FOR IMMEDIATE RELEASE
THURSDAY, MAY 29, 2008
||Brian Long, director
NCDA&CS Public Affairs
(919) 733-4216, ext. 242
|Cecil Settle, executive director
N.C. Foundation for Soil & Water Conservation
No-till grass drills begin arriving to help renovate pastures
Farmers will be able to rent them in 25 local soil and water districts
RALEIGH – Agriculture Commissioner Steve Troxler today announced the arrival of the first load of equipment that farmers in 25 soil and water conservation districts can rent to renovate drought-damaged pastures.
The N.C. Foundation for Soil and Water Conservation purchased 25 Truax Flex II-88 no-till grass drills for use in the districts. The drills will enable farmers to re-seed existing pastures without plowing.

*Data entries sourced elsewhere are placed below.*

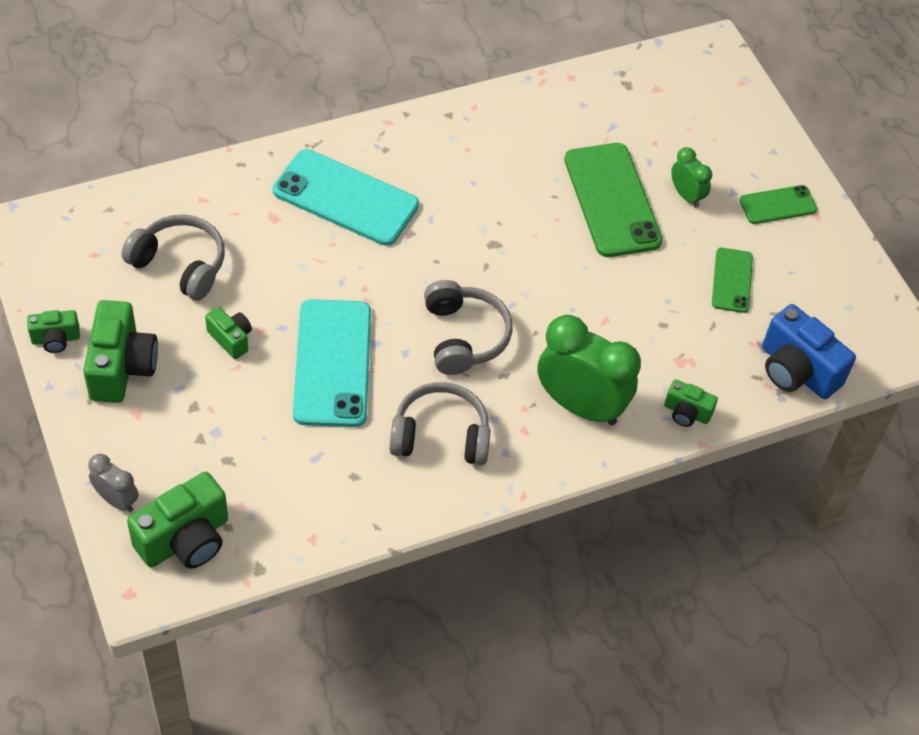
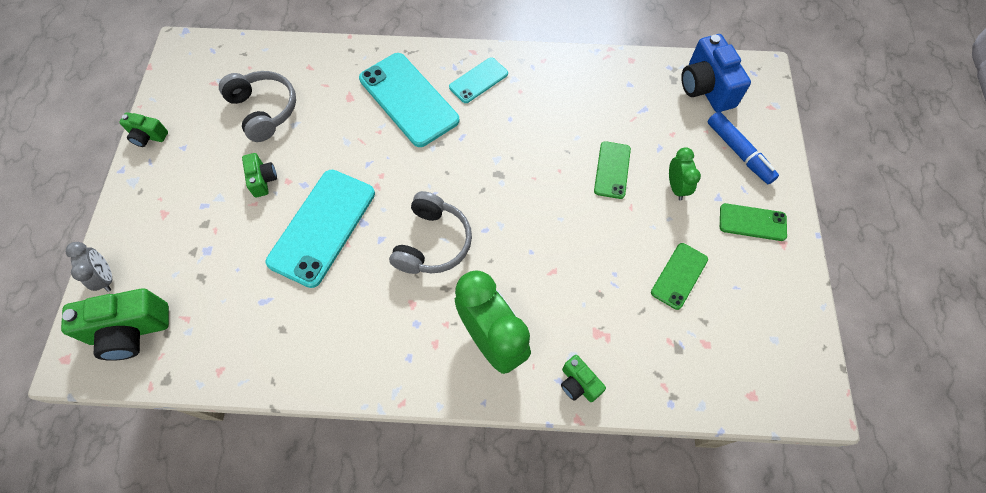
camera: 30 degrees right, 10 degrees up
(122, 367) = (176, 174): green camera -> none
(414, 152) = (478, 80): none -> turquoise phone
(440, 435) = (367, 321): grey headphones -> none
(612, 200) = (612, 170): green phone -> green phone, size x0.54
(732, 140) = (739, 152): none -> blue marker
(796, 371) = (697, 383): blue camera -> blue camera (706, 88)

“The 25 districts selected by the foundation to receive these drills contain more than 15,600 farms and 809,000 acres of pasture land,” Troxler said. “A lot of that land needs to be renovated before it can be truly productive again. Having these drills available should help speed up the process.”
Five drills arrived this week at the N.C. Department of Agriculture and Consumer Services’ Mountain Research Station in Waynesville for distribution to soil and water districts in Buncombe, Caldwell, Lincoln, Madison and Rutherford counties. Each district will get a drill.
Twenty additional drills will arrive at delivery sites across the state over the next month. These drills will go to the following districts: Alleghany, Anson, Ashe, Chatham, Davidson, Davie, Granville, Guilford, Halifax, Orange, Person, Rockingham, Rowan, Stanly, Stokes, Surry, Union, Watauga, Wilkes and Yadkin.
The foundation selected districts based on need and pasture acreage, said Cecil Settle, the group’s executive director.
Farmers in the selected districts should contact their district office about renting a drill. Districts will set the rental fees, but the foundation has recommended a range of $8 to $10 per acre, Settle said.
“They’re really good for small operators who might lack the resources to buy one themselves for a small number of acres,” he said, adding that the drills can be used with a 40-horsepower tractor.
The foundation purchased the drills using an allocation of $370,800 approved earlier this month by the Council of State. The council is composed of the governor, Commissioner Troxler and eight other elected state leaders.